Lewis's first declaration was that DSC was in the middle of negotiations for a settlement when TEC tried to remove Bishop Lawrence in 2012. This is not true. A simple glance over the Chronology post here will reveal that. In fact, the evidence shows that after Bishop Lawrence returned from General Convention in July of 2012, he declared a crisis for the diocese. He met secretly with the Standing Committee and drew up a secret plan of action on August 21, 2012. This plan has never been revealed to the public. He continued to meet secretly with his lawyers and the Committee as they drew up a secret plan to remove the diocese from the Episcopal Church. That conspiracy was enacted by secret resolution of the Standing Committee on October 2. It remained a secret among about twenty people until October 15. It was revealed to the presiding bishop and everyone else on Oct. 17. Meanwhile, in public, Lawrence staged a charade of offering peace with the Episcopal Church. He met with Bishop Waldo, of Upper South Carolina, and the presiding bishop, on Oct. 3 but did not reveal to them the secret resolution of the Standing Committee. Neither did he offer a plan of settlement with the national church, only an agreement to keep talking. However, he refused repeated offers to meet in person with the presiding bishop after Oct. 3. The simple facts of history show that for a long time before the schism DSC was planning a disassociation from TEC, not a settlement with it. Lewis's claim that DSC was trying to make a negotiated settlement with TEC is a myth. Nevertheless, it is one DSC leaders continue to make even in face of the stark facts.

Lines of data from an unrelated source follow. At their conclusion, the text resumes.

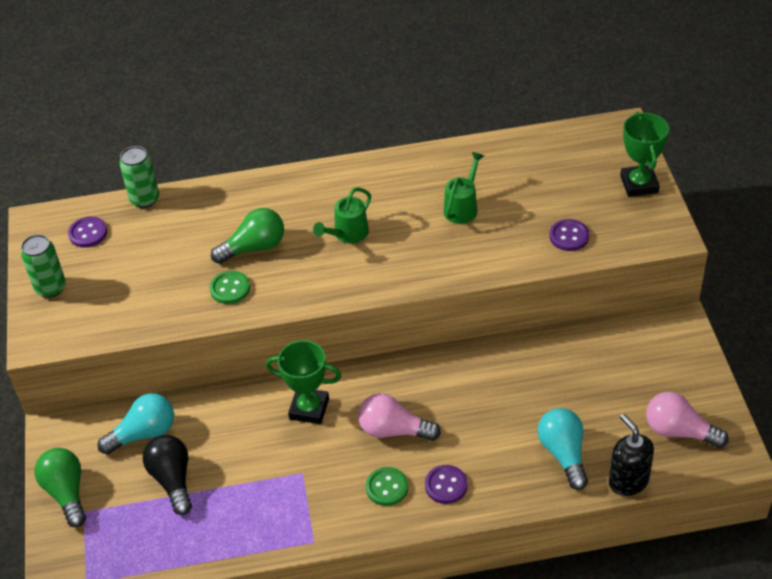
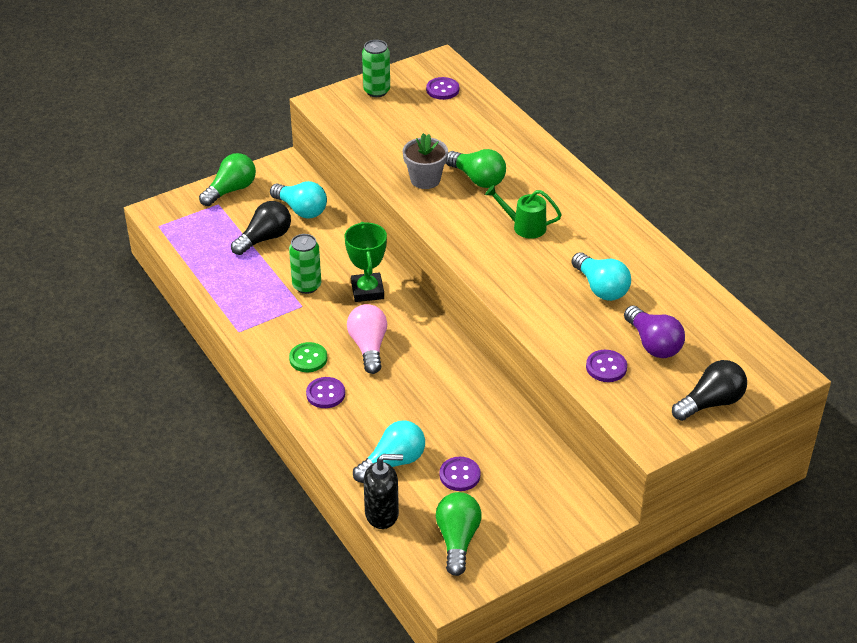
camera: 65 degrees right, 5 degrees down
(144, 199) = (497, 105): green can -> green can (307, 286)
(230, 288) = (425, 179): green button -> grey flower pot
(463, 207) = (601, 288): green watering can -> turquoise light bulb
(552, 196) = (653, 344): none -> purple light bulb
(599, 406) = (459, 475): none -> purple button
(628, 481) = (382, 514): black soap dispenser -> black soap dispenser turned 45 degrees clockwise
(639, 184) = (711, 403): green trophy -> black light bulb
(679, 431) = (457, 540): pink light bulb -> green light bulb

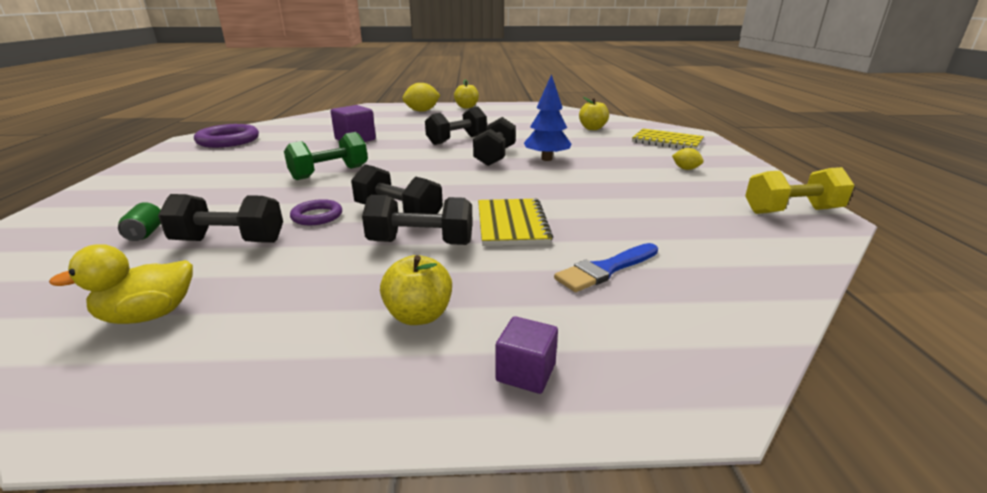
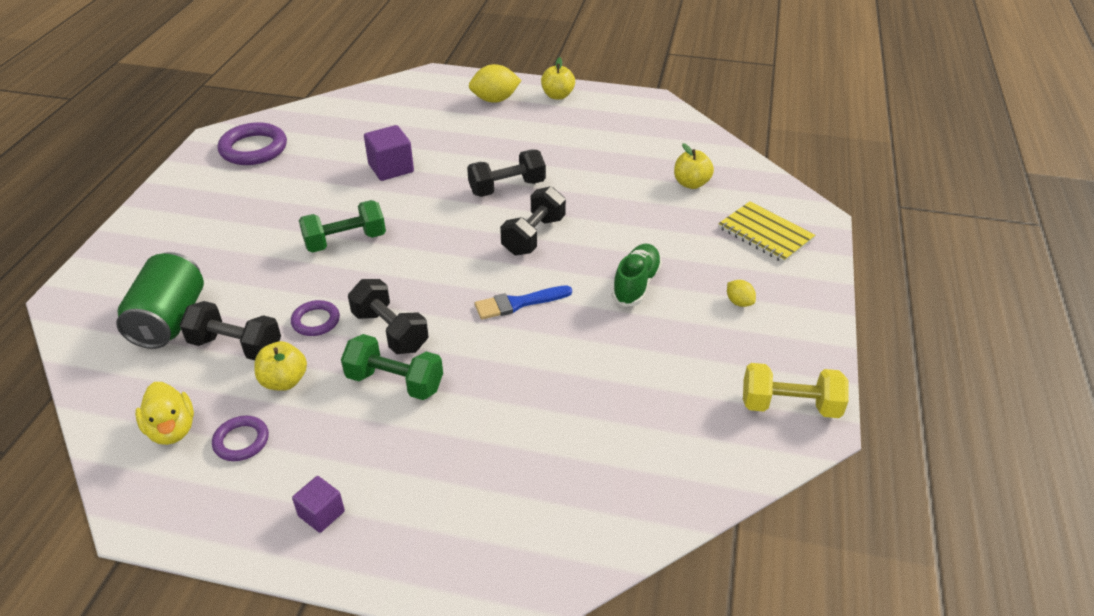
camera: 15 degrees right, 15 degrees up
(146, 233) = (169, 320): green can -> green can, size x2.39
(149, 315) = (172, 430): yellow duck -> yellow duck turned 105 degrees counterclockwise
(250, 311) = (241, 441): none -> purple ring
(419, 315) = (361, 474): yellow apple -> yellow apple (284, 381)
(421, 243) = (395, 382): black dumbbell -> green dumbbell
(512, 224) = (489, 370): yellow notebook -> none
(526, 372) = (413, 548): purple cube -> purple cube (321, 514)
(546, 159) = (589, 251): blue tree -> none
(598, 169) = (636, 284): none -> green shoe
(605, 269) = (537, 453): blue brush -> blue brush (518, 303)

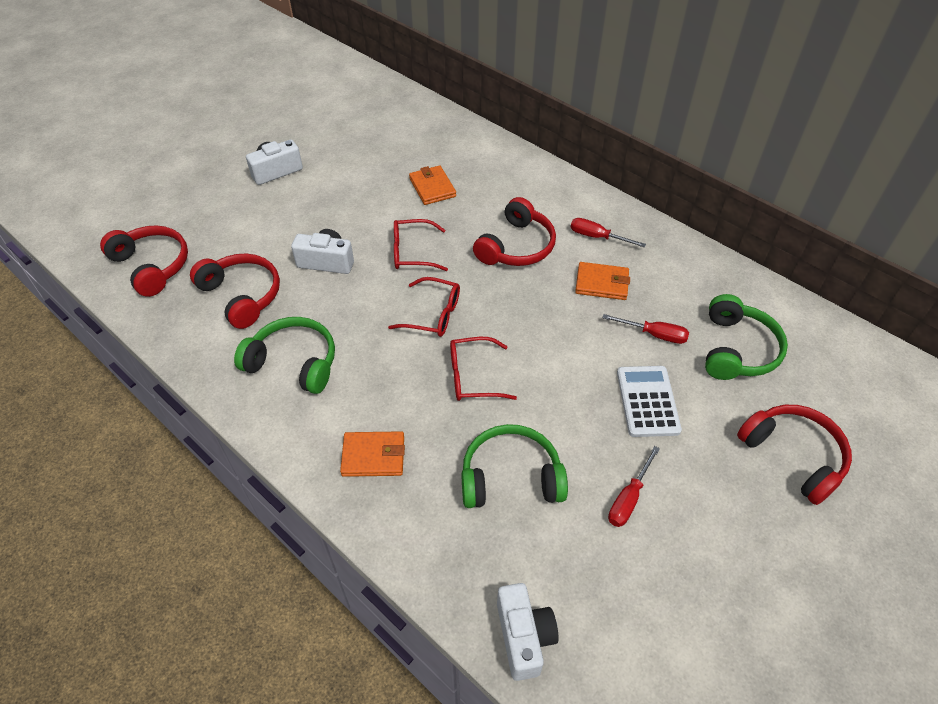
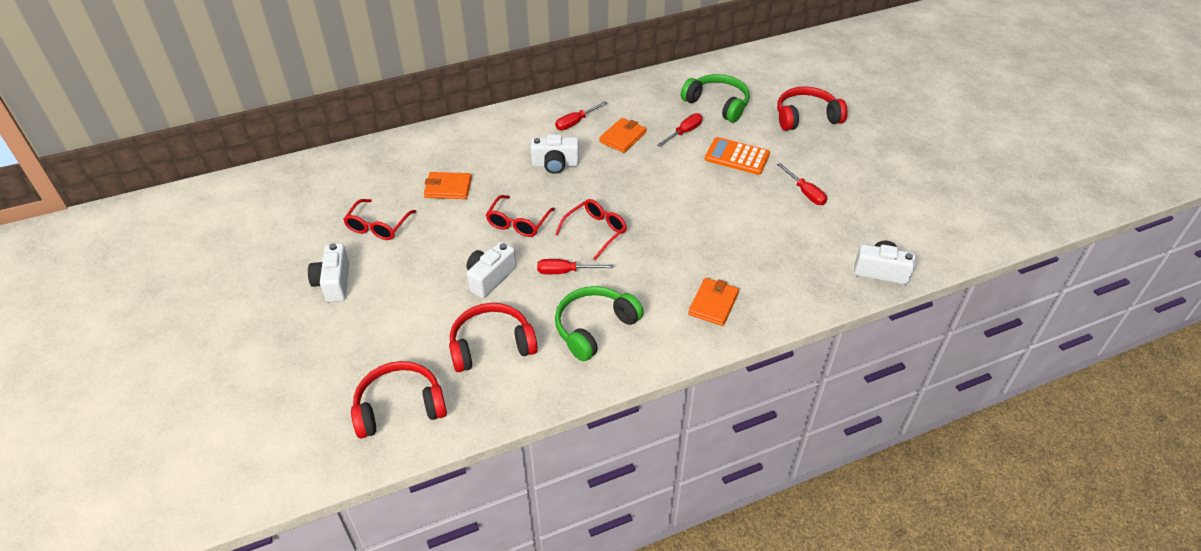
camera: 65 degrees left, 5 degrees down
(362, 312) = (565, 272): none -> red screwdriver
(472, 376) = (669, 230): red glasses -> red glasses (378, 226)
(510, 476) = (765, 239): green headphones -> none
(517, 246) = (555, 164): red headphones -> white camera
(647, 401) = (737, 157): white calculator -> orange calculator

Lewis's second contentious assertion was that TEC has never negotiated a settlement in any of its legal actions. TEC goes to court to enforce its duly established Constitution and Canons just as the United States fought the Civil War to defend its non-negotiable Constitution. The Dennis Canon is not negotiable. It is a law of the Church. The idea that TEC lawyers would cast aside a canon of the Church to make a negotiated settlement with secessionists is absurd and the other side knows it.

Lewis's third charge was that DSC told the TEC lawyers that it would entertain written offers of a negotiated settlement in 2013 but that none ever appeared. Really? Tell us more! Who made the offer? When was it made? To whom was it made? Was Judge Goodstein informed of this? She did not seem to know it in court proceedings. What offer of a negotiated settlement did DSC ever make to the other side? If not, why not? It certainly was not in DSC's interest to make a compromise agreement in a court everyone knew would favor DSC, as it inevitably did.

Lewis's letter of today displayed a rather sad air of desperation, just as DSC actions of the last few weeks. The control DSC has had over litigation has ended. It can no longer fire down on its enemy from the heights to the valley below. It must now wage war on an open field. The fight will be different from now on and Lewis, Lawrence, Runyan et al know it very well. If it's not panic in their camp, it is at least grave concern.